The Hong Kong Tennis Open was cancelled this year. Photo: Andy Cheung

The abandoning in October of Hong Kong’s 2020 E-Prix was a fresh blow that the city’s motor racing authorities may struggle to rectify with the FIA, and the 2020-21 edition is still in abeyance. And in mid-December, it was announced that Hong Kong was being overlooked in favour of Shenzhen to host a leg of the illustrious The Ocean Race, the latest black eye to the city’s sport portfolio in a year of them.

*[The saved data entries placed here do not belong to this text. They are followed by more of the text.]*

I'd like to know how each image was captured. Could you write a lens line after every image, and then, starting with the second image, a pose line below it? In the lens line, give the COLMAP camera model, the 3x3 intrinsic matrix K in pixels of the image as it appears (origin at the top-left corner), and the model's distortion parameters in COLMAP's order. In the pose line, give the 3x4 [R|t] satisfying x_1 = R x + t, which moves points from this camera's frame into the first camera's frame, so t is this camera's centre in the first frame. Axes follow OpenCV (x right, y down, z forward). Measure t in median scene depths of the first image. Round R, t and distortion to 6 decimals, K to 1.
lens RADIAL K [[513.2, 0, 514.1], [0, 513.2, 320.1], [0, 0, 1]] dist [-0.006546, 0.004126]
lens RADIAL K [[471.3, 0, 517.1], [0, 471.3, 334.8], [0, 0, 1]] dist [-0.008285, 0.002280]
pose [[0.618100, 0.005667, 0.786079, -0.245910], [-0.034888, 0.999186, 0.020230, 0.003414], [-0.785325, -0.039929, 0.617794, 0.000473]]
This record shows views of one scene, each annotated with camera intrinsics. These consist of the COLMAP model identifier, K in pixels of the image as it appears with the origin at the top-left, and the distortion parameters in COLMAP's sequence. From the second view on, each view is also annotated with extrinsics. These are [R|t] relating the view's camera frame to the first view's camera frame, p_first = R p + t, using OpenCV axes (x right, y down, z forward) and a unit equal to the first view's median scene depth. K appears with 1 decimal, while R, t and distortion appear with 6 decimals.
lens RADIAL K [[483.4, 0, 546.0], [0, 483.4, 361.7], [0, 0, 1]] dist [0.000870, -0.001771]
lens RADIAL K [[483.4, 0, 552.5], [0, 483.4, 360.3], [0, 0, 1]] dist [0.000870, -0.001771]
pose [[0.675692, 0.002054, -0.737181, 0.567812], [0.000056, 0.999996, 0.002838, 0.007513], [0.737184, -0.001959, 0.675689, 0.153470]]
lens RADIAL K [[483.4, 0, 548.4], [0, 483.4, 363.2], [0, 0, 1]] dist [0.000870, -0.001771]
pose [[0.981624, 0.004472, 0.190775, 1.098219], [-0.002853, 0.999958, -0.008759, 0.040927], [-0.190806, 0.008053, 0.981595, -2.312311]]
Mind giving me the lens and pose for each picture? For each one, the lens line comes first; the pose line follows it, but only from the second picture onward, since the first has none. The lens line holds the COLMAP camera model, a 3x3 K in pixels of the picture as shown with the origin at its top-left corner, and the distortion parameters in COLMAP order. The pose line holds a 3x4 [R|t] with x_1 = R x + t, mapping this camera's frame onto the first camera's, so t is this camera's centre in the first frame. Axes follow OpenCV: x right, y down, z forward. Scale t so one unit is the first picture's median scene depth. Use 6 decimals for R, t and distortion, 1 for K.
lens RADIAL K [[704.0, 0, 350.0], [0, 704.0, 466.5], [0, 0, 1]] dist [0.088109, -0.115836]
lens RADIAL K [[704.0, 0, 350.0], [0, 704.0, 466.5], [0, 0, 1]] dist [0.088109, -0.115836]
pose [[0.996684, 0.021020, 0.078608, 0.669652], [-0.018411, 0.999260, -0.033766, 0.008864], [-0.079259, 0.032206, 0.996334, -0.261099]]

Formula E and WTA, in particular, took a gamble (to varying degrees) on Hong Kong by making it part of their exclusive calendars, and the city’s strife has burnt fingers and forced late-in-the-day rethinks. Hopefully, their confidence in the city and other body’s willingness to take a gamble on the city are not shaken beyond repair. Paul Ryding

This was the year that sport became political

The year started with such promise. There would be a Fifa World Cup qualifying campaign draw to keep dreams of Hong Kong making it to Qatar 2022 alive for at least the six months leading up to it and there was also the EAFF Football Championship Finals in South Korea at the end of the year for the first appearance since 2011. But the landscape of positivity has shifted dramatically over the past 12 months.

It all turned out very different, as the game between Hong Kong and China at the EAFF attested to. Now the focus is not on the football but off it. What will the reaction be to the anthem? How will the players react? What about the fans? We saw it with the NBA and one GM’s comments on the Hong Kong protests and the ongoing fallout of that even taking in fans of European football clubs either side of the border.

China’s Dong Xuesheng runs through Hong Kong’s defence at the 2011 EAFF E-1 Football Championship in South Korea. Photo: Reuters

Mainland media and the Chinese government have been even more outspoken over the course of the year, claiming hurt feelings, conspiracies and “fake news” on everything from Manchester City’s China tour (and Hong Kong visit) to Sun Yang’s doping hearing and Mesut Ozil’s comments on the treatment of Uygurs in Xinjiang.